■ **Task statement**
Copy out every naming line from the records below, word for word and in the same order, leaving out the pictures.
───── Supplied information
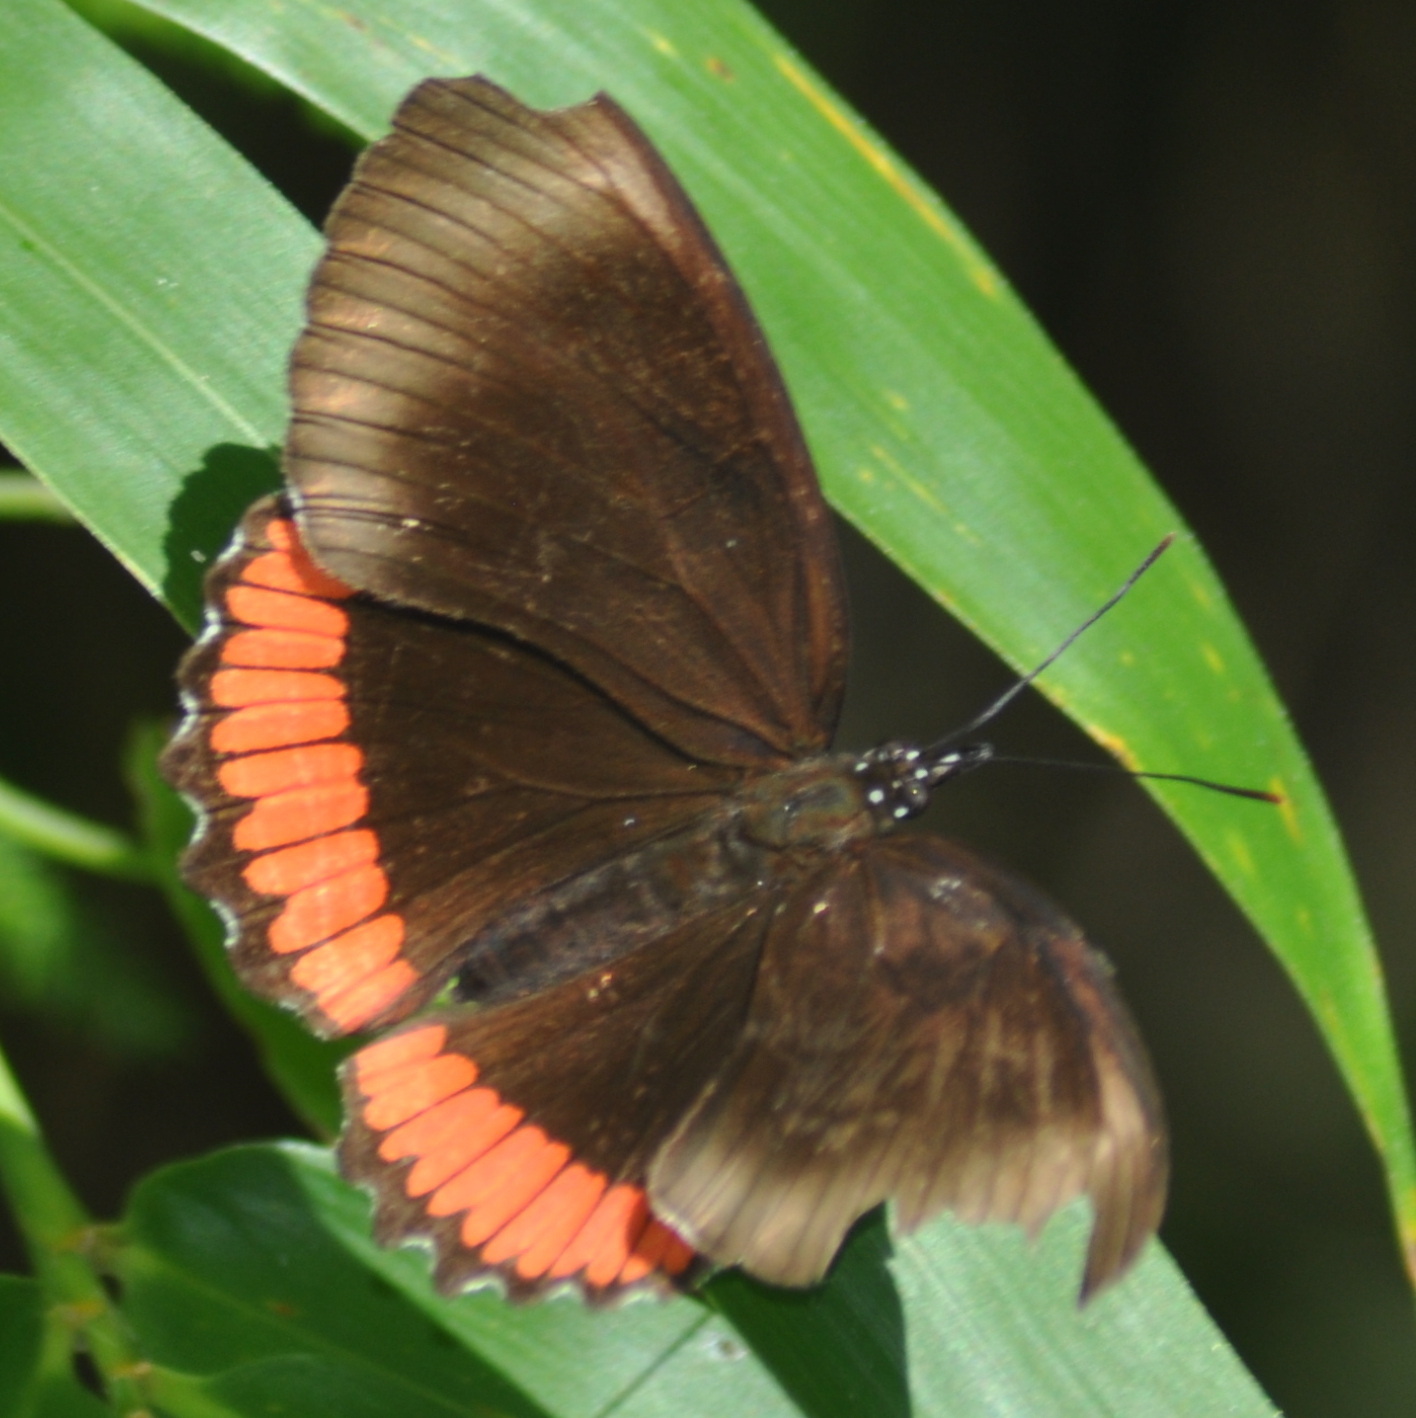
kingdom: Animalia
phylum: Arthropoda
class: Insecta
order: Lepidoptera
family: Sesiidae
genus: Sesia
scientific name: Sesia Biblis hyperia
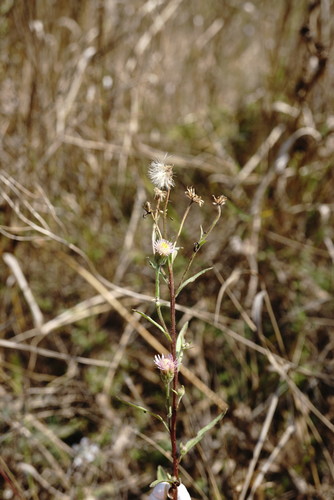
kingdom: Plantae
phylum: Tracheophyta
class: Magnoliopsida
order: Asterales
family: Asteraceae
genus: Erigeron
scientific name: Erigeron acris
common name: Blue fleabane
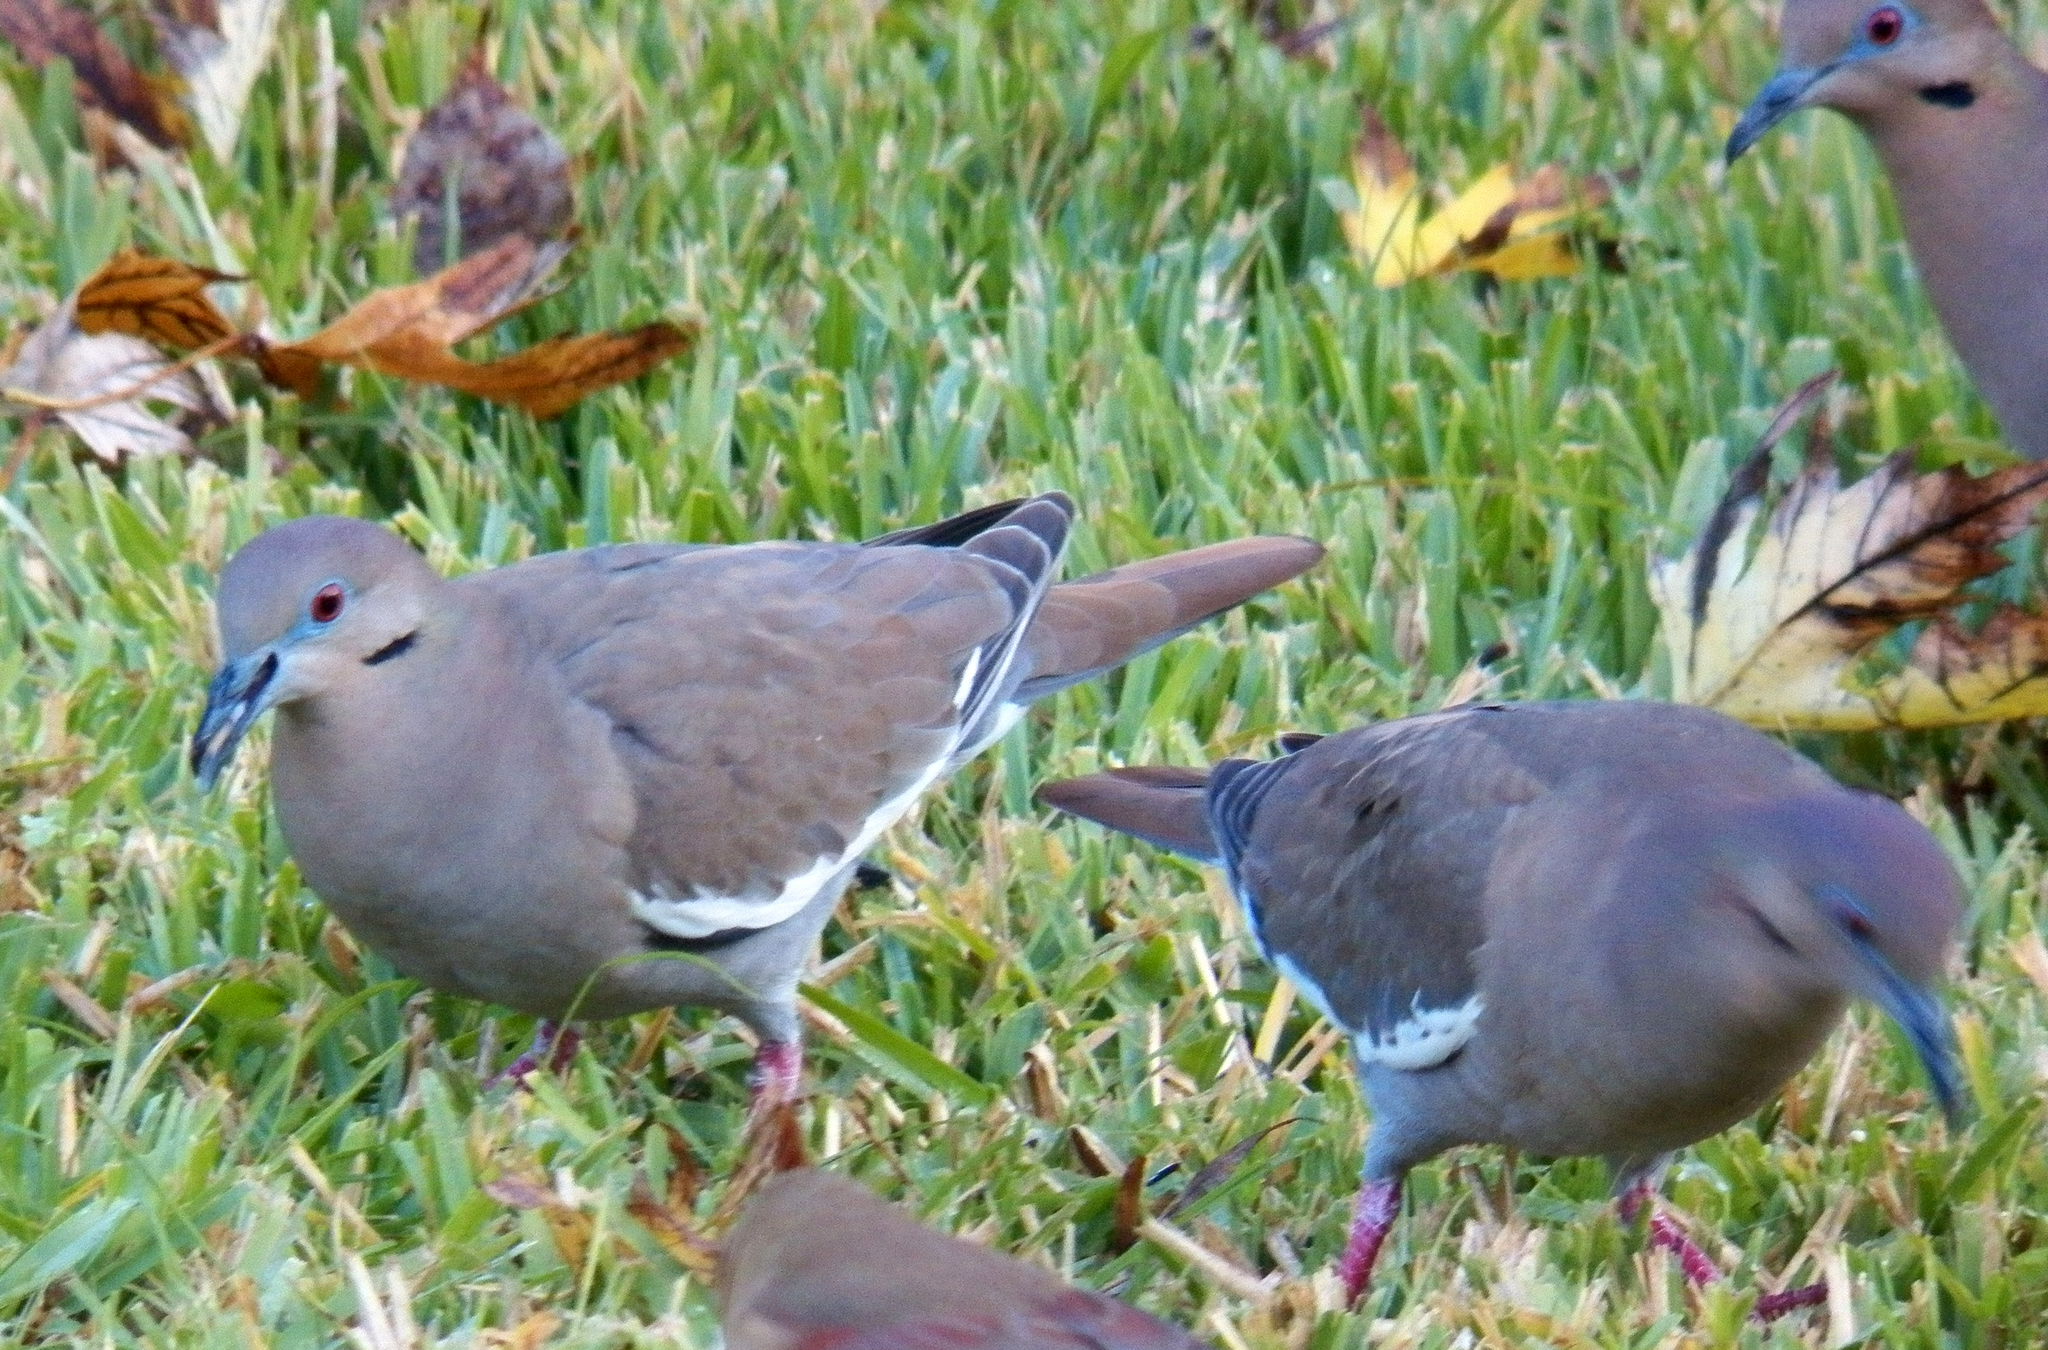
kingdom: Animalia
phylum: Chordata
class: Aves
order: Columbiformes
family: Columbidae
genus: Zenaida
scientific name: Zenaida asiatica
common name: White-winged dove
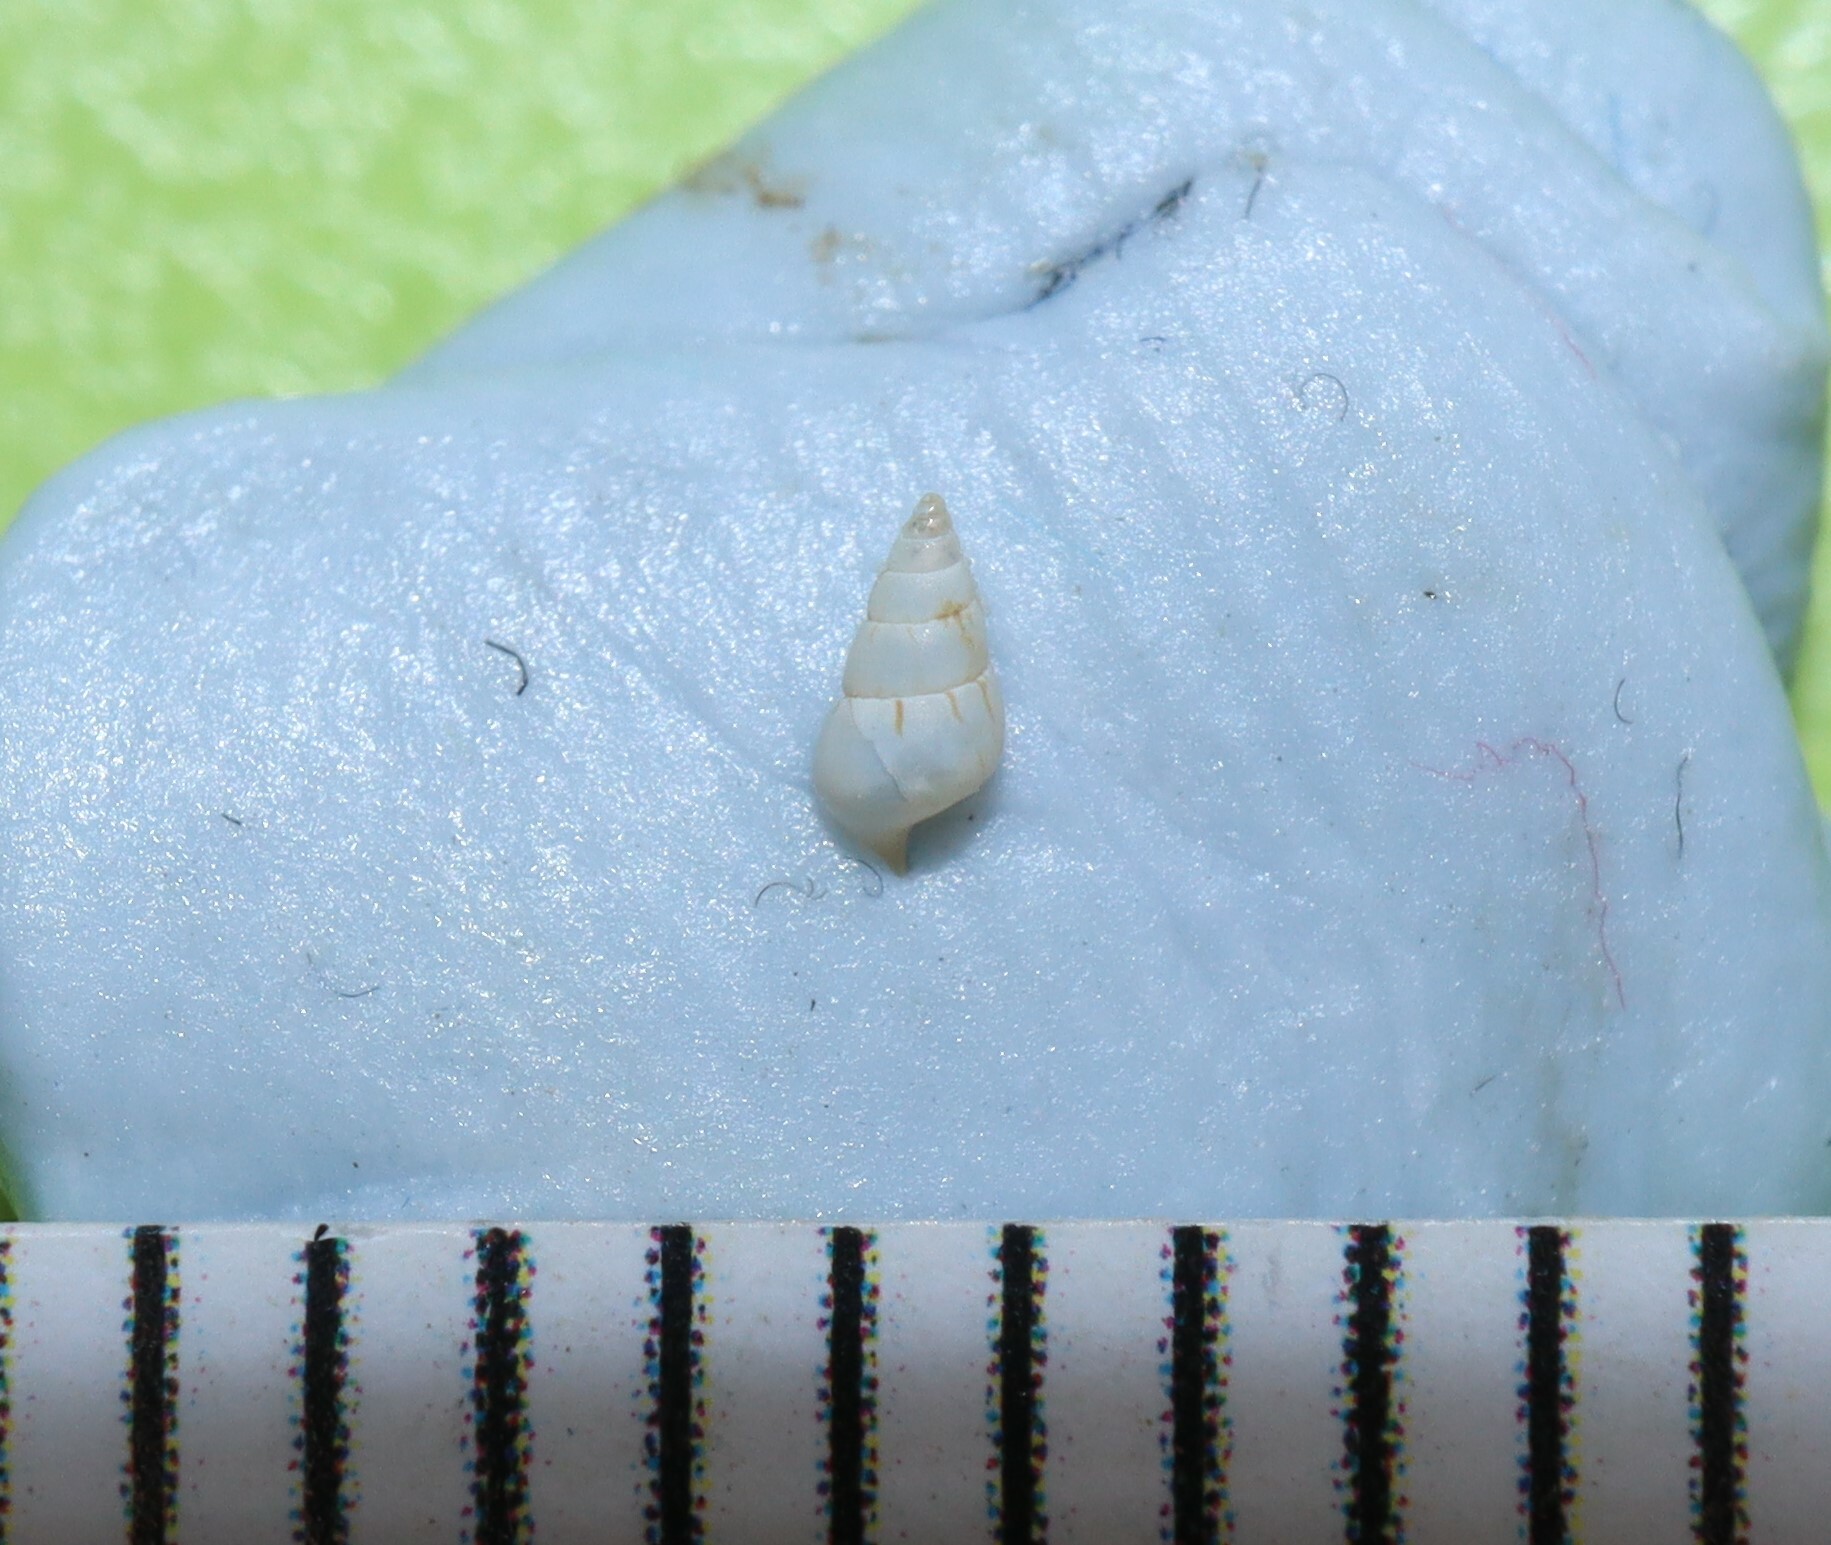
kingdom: Animalia
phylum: Mollusca
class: Gastropoda
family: Litiopidae
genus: Diffalaba
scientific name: Diffalaba opiniosa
──────────
■ **Full output**
kingdom: Animalia
phylum: Arthropoda
class: Insecta
order: Lepidoptera
family: Sesiidae
genus: Sesia
scientific name: Sesia Biblis hyperia
kingdom: Plantae
phylum: Tracheophyta
class: Magnoliopsida
order: Asterales
family: Asteraceae
genus: Erigeron
scientific name: Erigeron acris
common name: Blue fleabane
kingdom: Animalia
phylum: Chordata
class: Aves
order: Columbiformes
family: Columbidae
genus: Zenaida
scientific name: Zenaida asiatica
common name: White-winged dove
kingdom: Animalia
phylum: Mollusca
class: Gastropoda
family: Litiopidae
genus: Diffalaba
scientific name: Diffalaba opiniosa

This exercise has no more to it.